To do -
Change the World Cup post below, starting with "Viva Espana" and going on through "out of sorts.", so that "Torres" is replaced by "Llorente" each time it appears.

** Opening Text block **

Sunday, 4 July 2010

Viva Espana

Good luck to Spain against Germany - they'll need it.
That said, the tournament pre-favourites have looked dire, but generally only when Torres is starting.  As soon as he's taken off, they come to life.  The benefit of having a mobile frontman in Villa and a creative but steely  Fabregas in support seems to liberate them, mainly in the way England would have benefited with Rooney up top on his own.
Torres is yet another of the big guns who've been piss-poor - Torres, Ronaldo, Rooney, Kaka, Messi.  The top five players in the world at club level, and they've been shockingly out of sorts.
Torres does not look fit, does not look motivated, does not seem to have the belief of his colleagues.
Make sure that you don't start with Torres, Del Bosque, now will you?

Woy of the Pool

Good appointment by Liverpool.  Very smart.
Woy Hodgson is a nice bloke, intelligent, eloquent, multi-lingual, and an achiever. Despite his poor spell at Blackburn, he's achieved everywhere he's gone.  He turned Fulham from relegation fodder to the league position that Liverpool finished this season just gone.  Then a Europa Cup final playing the opposite of the sort of football Rafa Benitez played in the Champions League.
But he's got a big challenge on.  He's just lost one of the few decent players - Benayoun to Chelsea on a Free - and he's only got a report £15m to spend.
Not wishing to come over all Football Manager, but Woy has some simple choices to make:

  1. Sell Gerrard, Mascherano and Torres - that'll net £100m, probably.
  2. Ship out Benitez' duds - Kuyt (who is astonishingly having a good world cup, so might go in group 1), Lucas, Arveloa, N'Gog, etc (to the power of a million).
  3. Spend whatever you get left over on decent players.
Easy.
I hate Liverpool, but I wish Woy luck there.

Expectation

A similar post to the previous one - what is expectation?
32 Countries go to the World Cup, and each one has an expectation.
There are duffers like New Zealand, Algeria and North Korea (and my native Scotland, should we ever qualify again) whose expectation is that they'll go out first round, without a win.  Exceeding that expectation - scoring a goal, winning - is easy, you might think.  Paraguay are the greatest example at 2010.

** Closing Text block **
** Opening Information provided block **

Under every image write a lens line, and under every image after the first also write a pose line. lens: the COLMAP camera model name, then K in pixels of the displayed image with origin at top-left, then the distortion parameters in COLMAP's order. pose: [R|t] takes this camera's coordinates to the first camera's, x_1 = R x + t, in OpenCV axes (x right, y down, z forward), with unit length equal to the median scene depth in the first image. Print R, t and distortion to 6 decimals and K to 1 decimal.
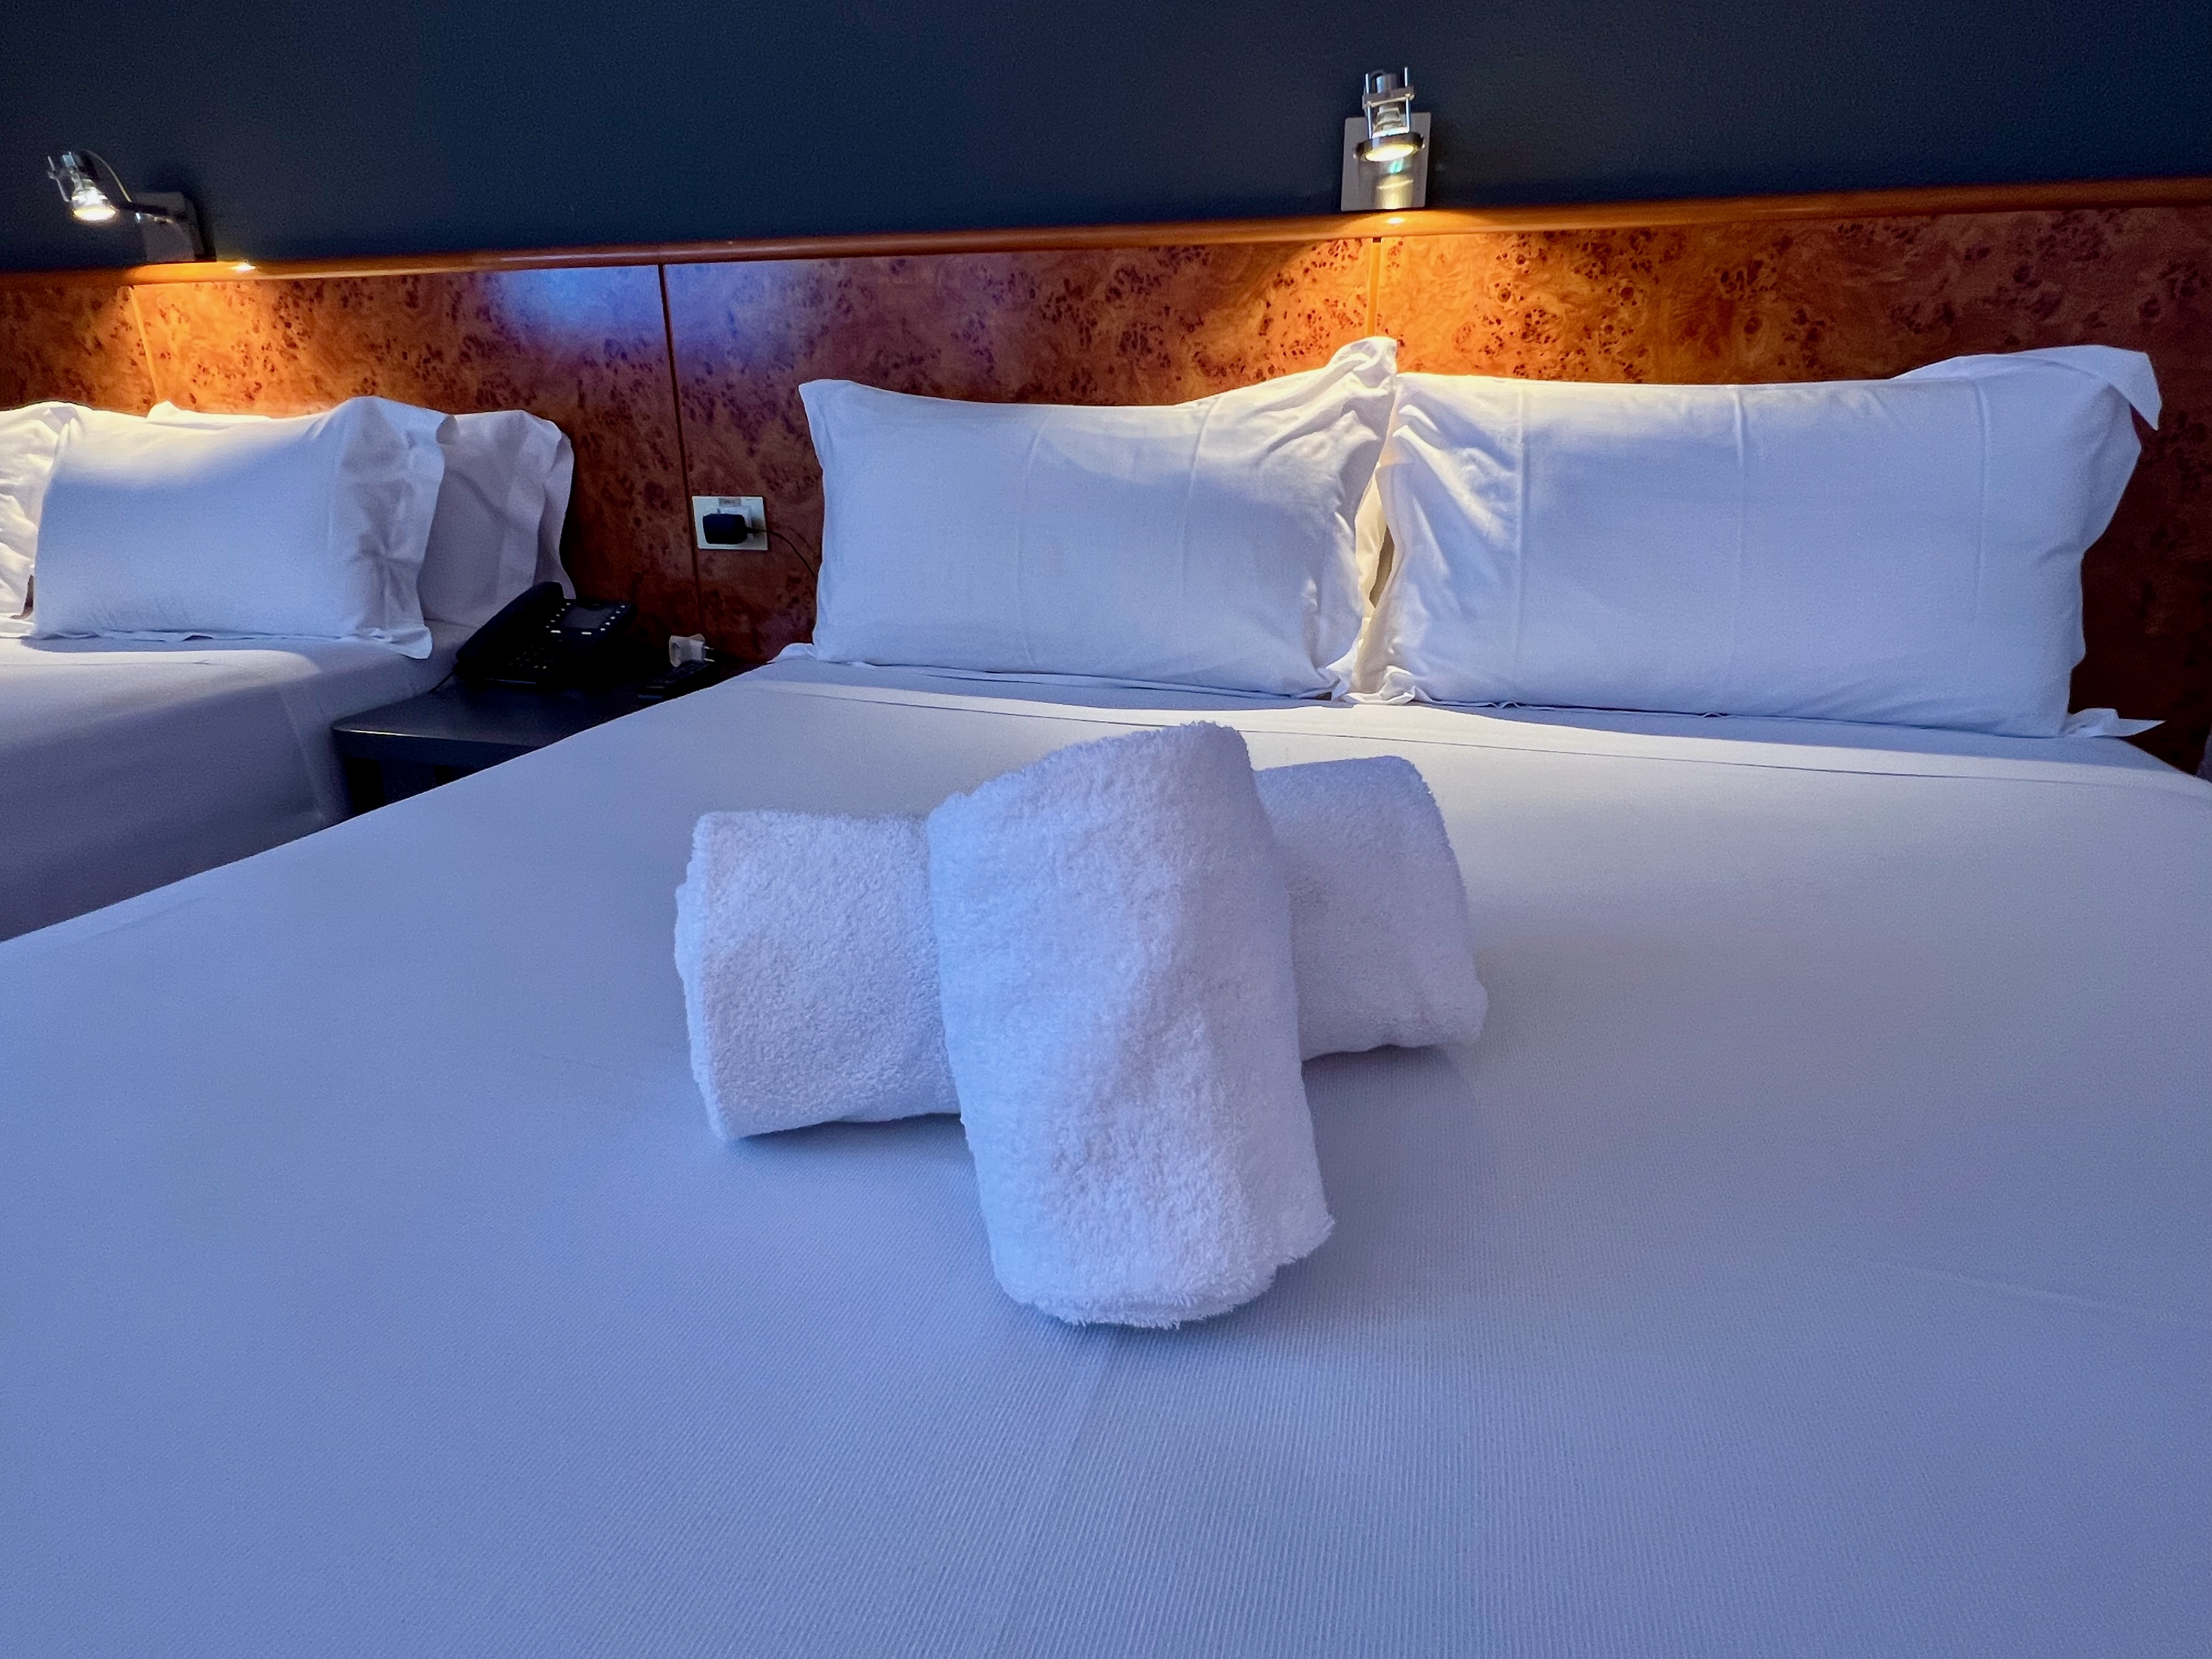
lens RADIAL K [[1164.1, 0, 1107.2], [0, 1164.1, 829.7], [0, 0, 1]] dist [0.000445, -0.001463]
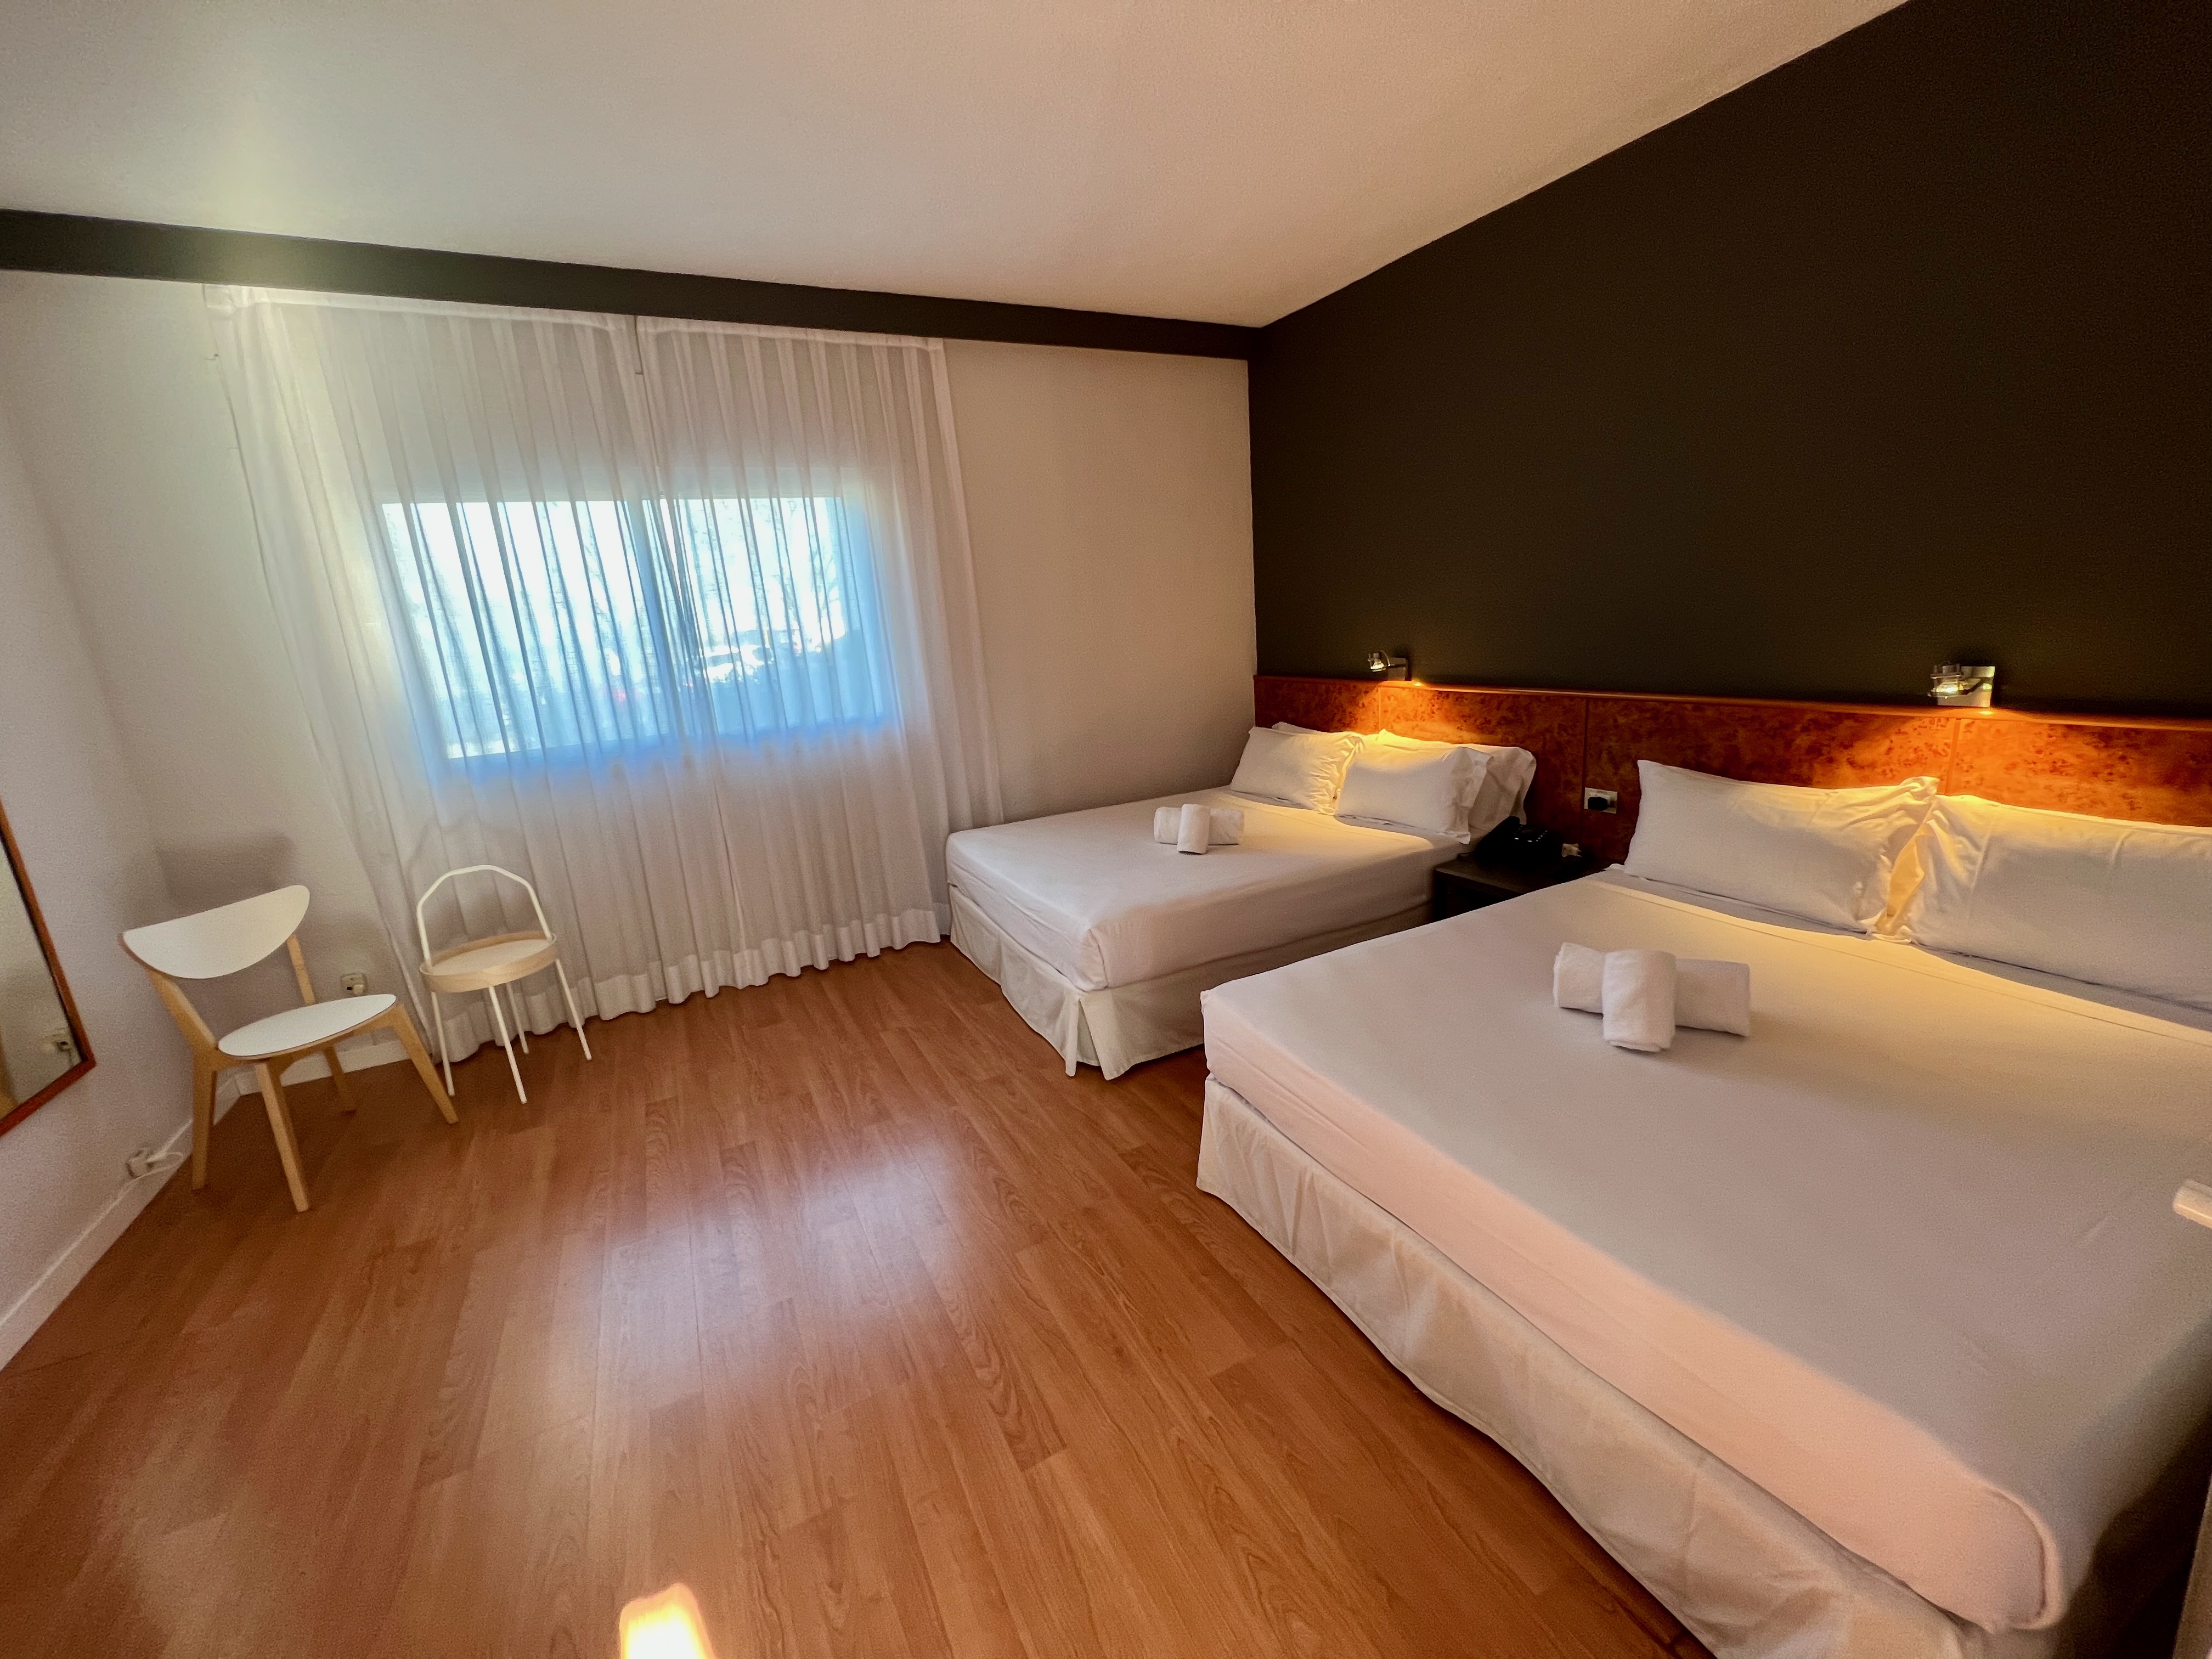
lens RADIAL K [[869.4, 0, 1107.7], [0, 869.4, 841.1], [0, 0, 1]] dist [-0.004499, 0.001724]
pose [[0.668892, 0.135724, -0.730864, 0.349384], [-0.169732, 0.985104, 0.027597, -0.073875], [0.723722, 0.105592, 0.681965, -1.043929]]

** Closing Information provided block **
** Opening Information provided block **

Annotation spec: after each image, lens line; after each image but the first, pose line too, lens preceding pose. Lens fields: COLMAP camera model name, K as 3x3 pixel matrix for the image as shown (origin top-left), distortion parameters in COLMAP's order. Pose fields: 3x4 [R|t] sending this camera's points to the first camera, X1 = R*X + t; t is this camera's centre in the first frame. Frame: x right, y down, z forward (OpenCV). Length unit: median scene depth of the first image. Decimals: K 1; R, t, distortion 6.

** Closing Information provided block **
** Opening Information provided block **

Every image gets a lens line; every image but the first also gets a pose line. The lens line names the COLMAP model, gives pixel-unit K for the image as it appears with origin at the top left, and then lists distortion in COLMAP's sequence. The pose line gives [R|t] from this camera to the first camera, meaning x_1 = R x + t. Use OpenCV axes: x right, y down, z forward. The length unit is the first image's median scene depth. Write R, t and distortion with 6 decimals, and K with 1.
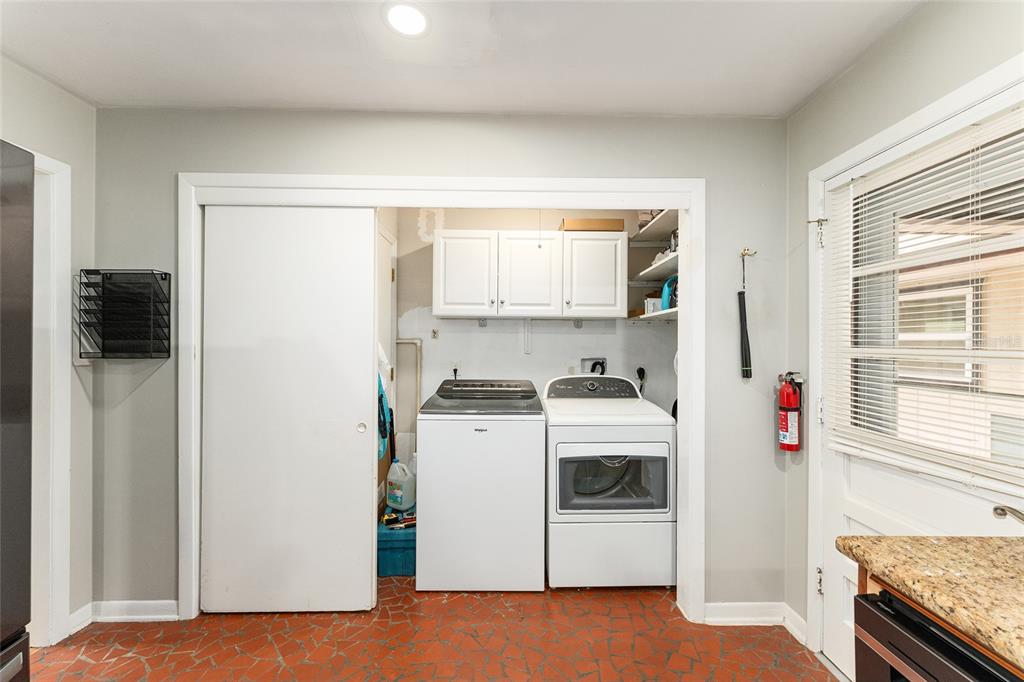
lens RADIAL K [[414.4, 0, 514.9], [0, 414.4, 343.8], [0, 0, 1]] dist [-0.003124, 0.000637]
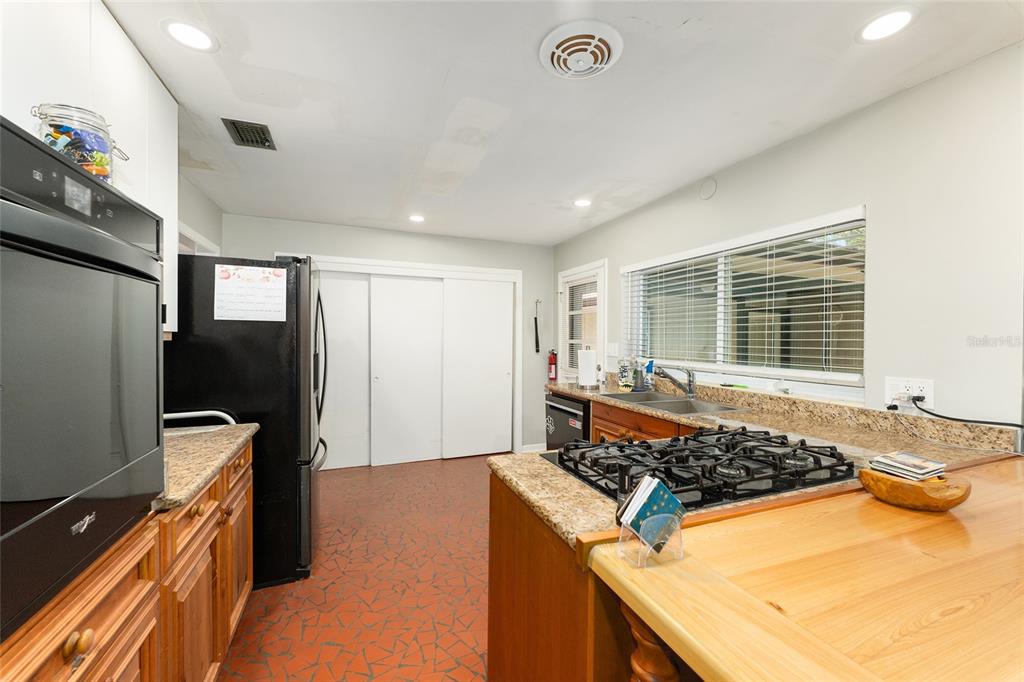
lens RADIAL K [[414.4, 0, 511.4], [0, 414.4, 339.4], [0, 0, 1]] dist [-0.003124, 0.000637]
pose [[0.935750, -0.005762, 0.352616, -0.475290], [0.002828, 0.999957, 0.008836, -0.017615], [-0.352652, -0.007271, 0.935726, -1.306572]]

** Closing Information provided block **

Response -
Viva Espana

Good luck to Spain against Germany - they'll need it.
That said, the tournament pre-favourites have looked dire, but generally only when Llorente is starting.  As soon as he's taken off, they come to life.  The benefit of having a mobile frontman in Villa and a creative but steely  Fabregas in support seems to liberate them, mainly in the way England would have benefited with Rooney up top on his own.
Llorente is yet another of the big guns who've been piss-poor - Llorente, Ronaldo, Rooney, Kaka, Messi.  The top five players in the world at club level, and they've been shockingly out of sorts.